Hi Harald,
The srsLTE implementation is taken from the ETSI specs simulation program listings: http://cryptome.org/uea2-uia2/etsi_sage_06_09_06.pdf and http://cryptome.org/uea2-uia2/snow_3g_spec.pdf https://www.etsi.org/intellectual-property-rights#mytoc3 and https://www.etsi.org/images/files/IPR/etsi-ipr-policy.pdf outline the copyright licensing details for software incorporated in ETSI standards however I have not taken legal advice on compatibility of this license with AGPLv3.
From a quick review, it looks like the CryptoMobile and NextEPC versions have taken the same approach.
It would be good as you say to have a "clean copyright" implementation - perhaps this is something we could help with.
Best regards, Paul
Hi!
I'm now at a point where I would like to add SNOW-3G (EIA1/EEA1) support for NAS integrity protection and ciphering to my upcoming TTCN-3 testsuite for the MME.
However, it seems there is no real FOSS implementation of the SNOW-3G algoritm around?

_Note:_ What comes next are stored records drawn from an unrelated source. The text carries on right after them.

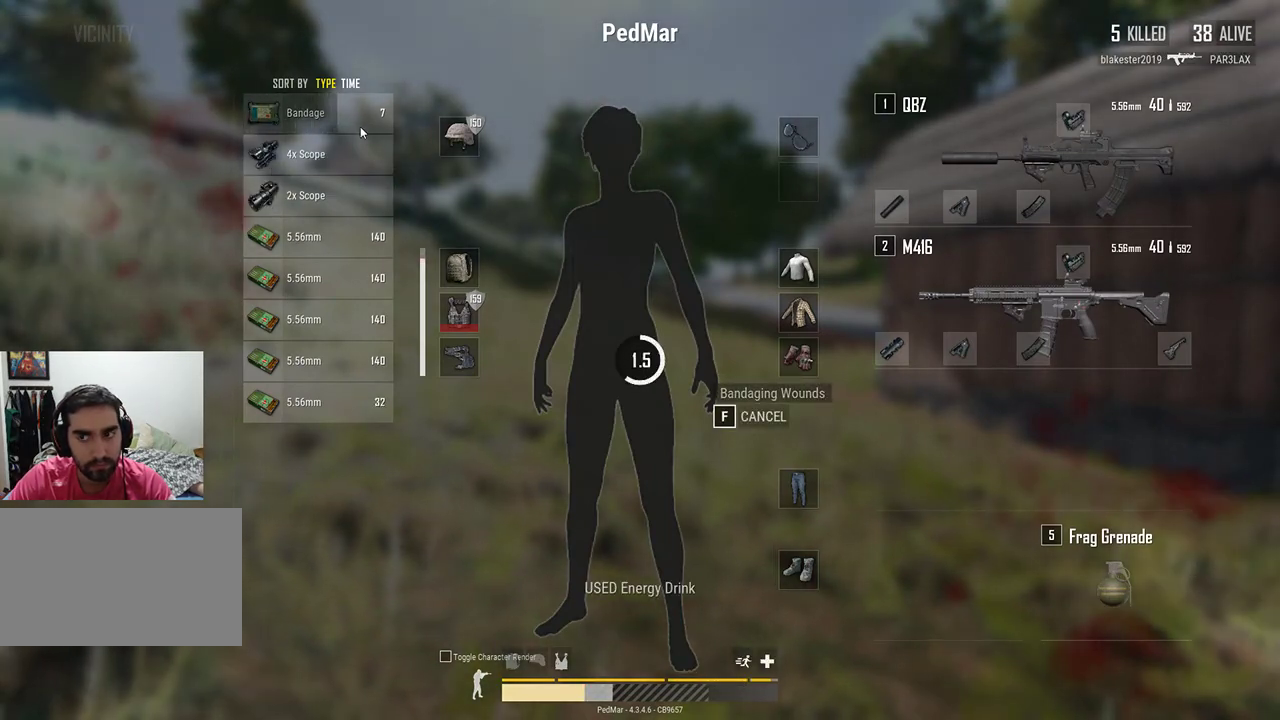
{"keys": [], "mouse": [], "events": []}
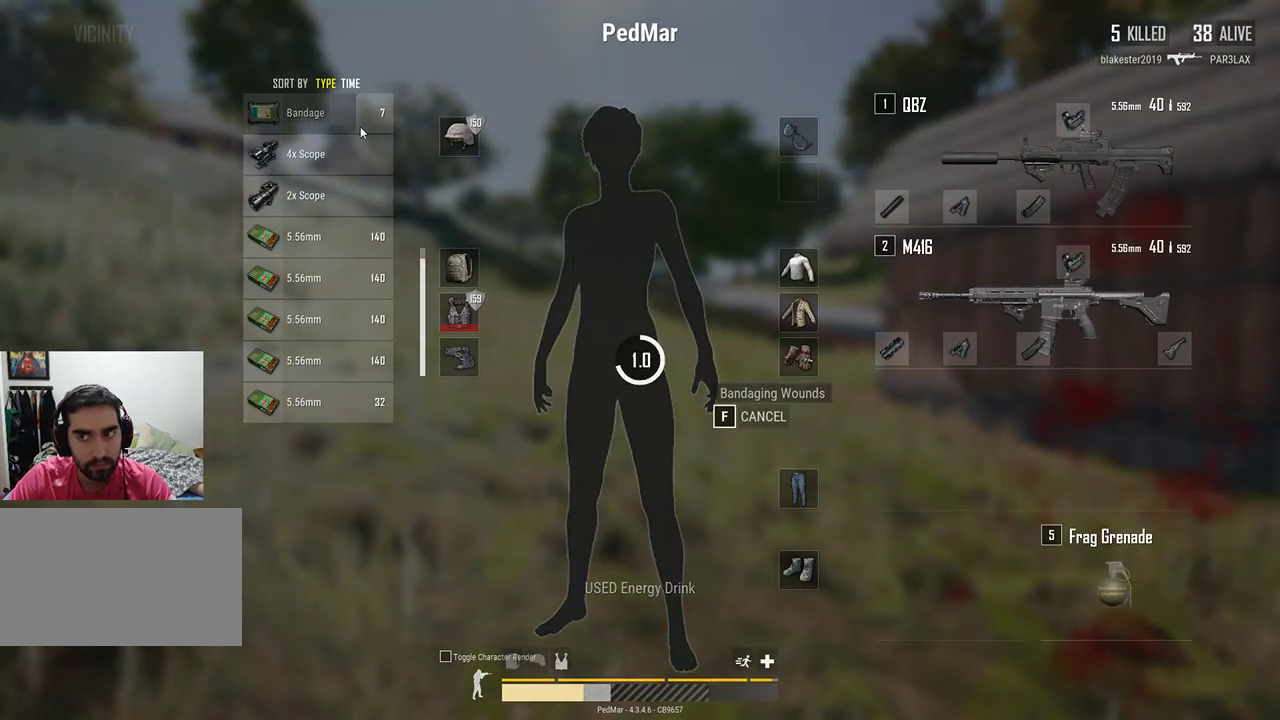
{"keys": [], "mouse": ["right"], "events": [[133, "mouse_right", "down"], [200, "mouse_right", "up"], [300, "mouse_right", "down"], [367, "mouse_right", "up"], [433, "mouse_right", "down"]]}
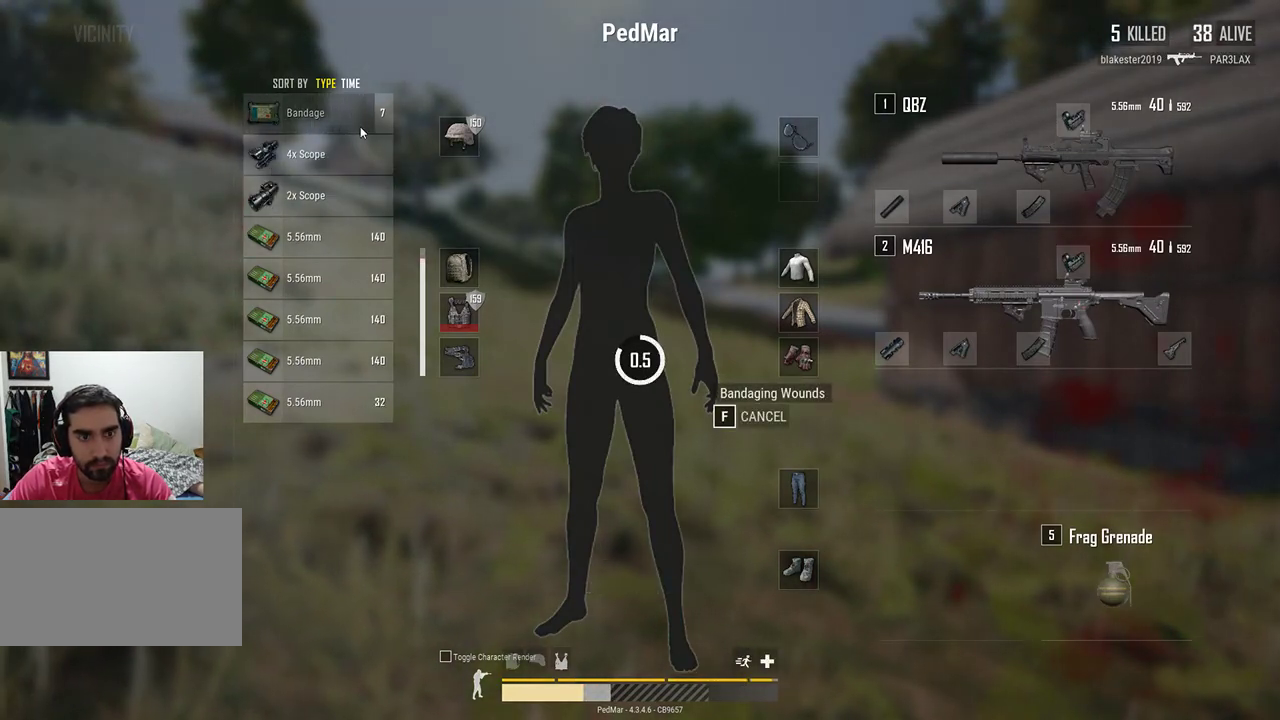
{"keys": [], "mouse": [], "events": [[33, "mouse_right", "up"], [100, "mouse_right", "down"], [167, "mouse_right", "up"], [267, "mouse_right", "down"], [333, "mouse_right", "up"], [433, "mouse_right", "down"], [500, "mouse_right", "up"]]}
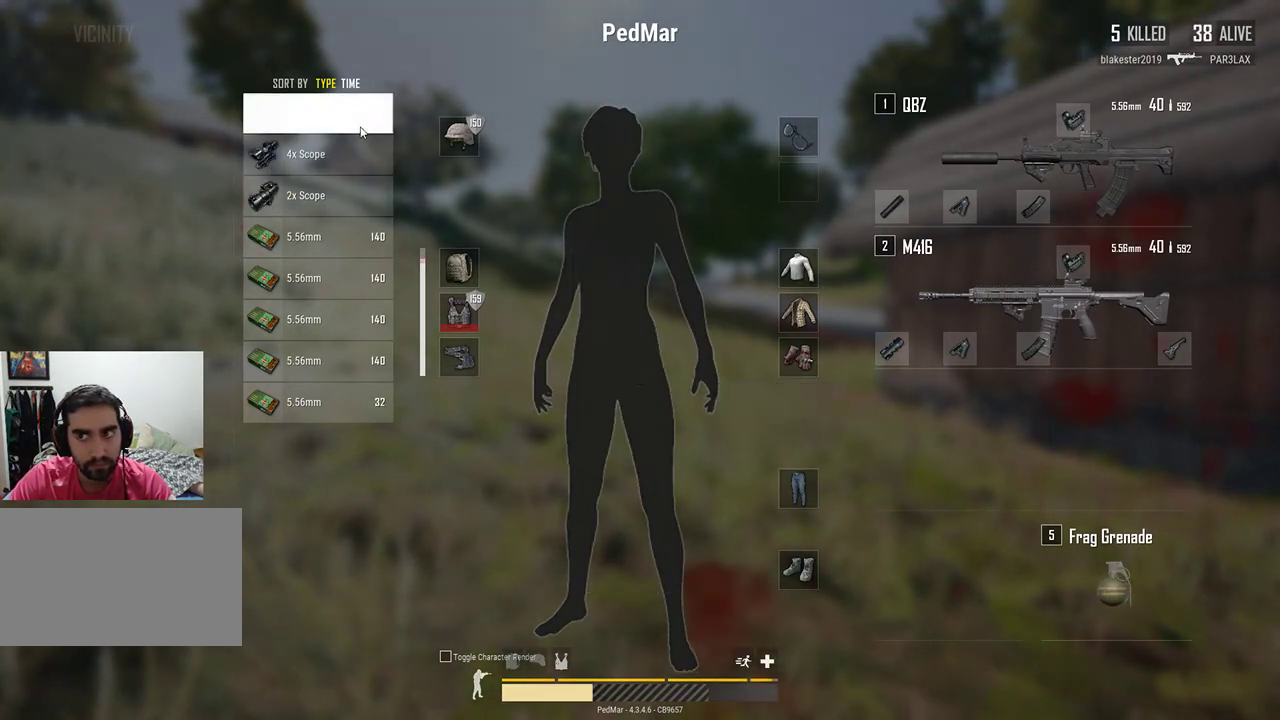
{"keys": [], "mouse": [], "events": [[67, "mouse_right", "down"], [133, "mouse_right", "up"], [233, "mouse_right", "down"], [300, "mouse_right", "up"], [367, "mouse_right", "down"], [467, "mouse_right", "up"]]}
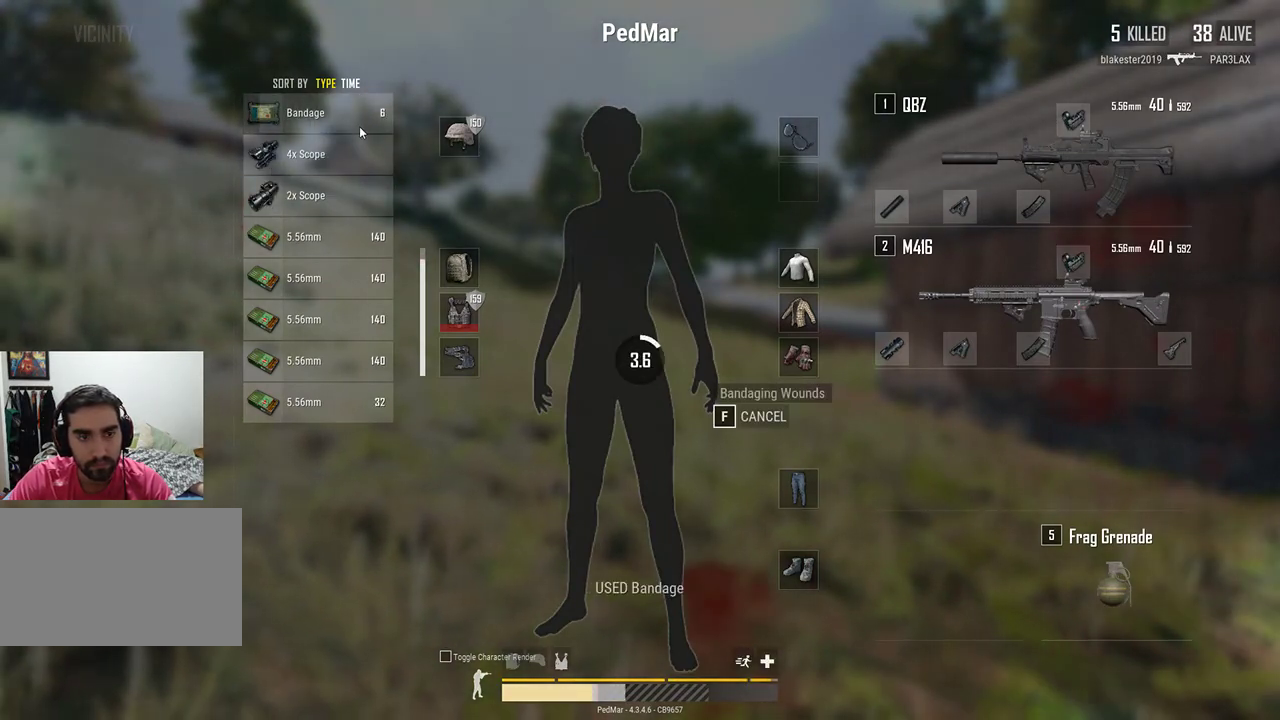
{"keys": [], "mouse": [], "events": [[33, "mouse_right", "down"], [100, "mouse_right", "up"], [200, "mouse_right", "down"], [267, "mouse_right", "up"], [367, "mouse_right", "down"], [433, "mouse_right", "up"]]}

All I could find was:
https://github.com/mitshell/CryptoMobile with unclear source of the code, without a copyright statement or license annotation
https://github.com/rcatolino/libressl-snow3g/blob/master/crypto/snow3g/main.... without a copyright statement or license annotation
https://github.com/Jadson27101/SNOW_3G in go, without a copyright statement or license annotation
https://github.com/KsirbJ/SNOW-3G without a copyright statement or license annotation
https://github.com/open5gs/nextepc/blob/master/src/mme/snow-3g.c without a copyright statement or license annotation. Looks rather similar to CryptoMobile. Possible just copy+pasted from ETSI reference implementation?
https://github.com/srsLTE/srsLTE/blob/master/lib/src/common/snow_3g.cc also contains no coypright statement or license, but might be construed to be AGPLv3 like all of srsLTE. However, it states it is "adapted" from ETSI/SAGE specifications. Does that mean it is an independent implementation of the algorithm by just reading the specs, or does it contain actual ETSI-copyrighted code?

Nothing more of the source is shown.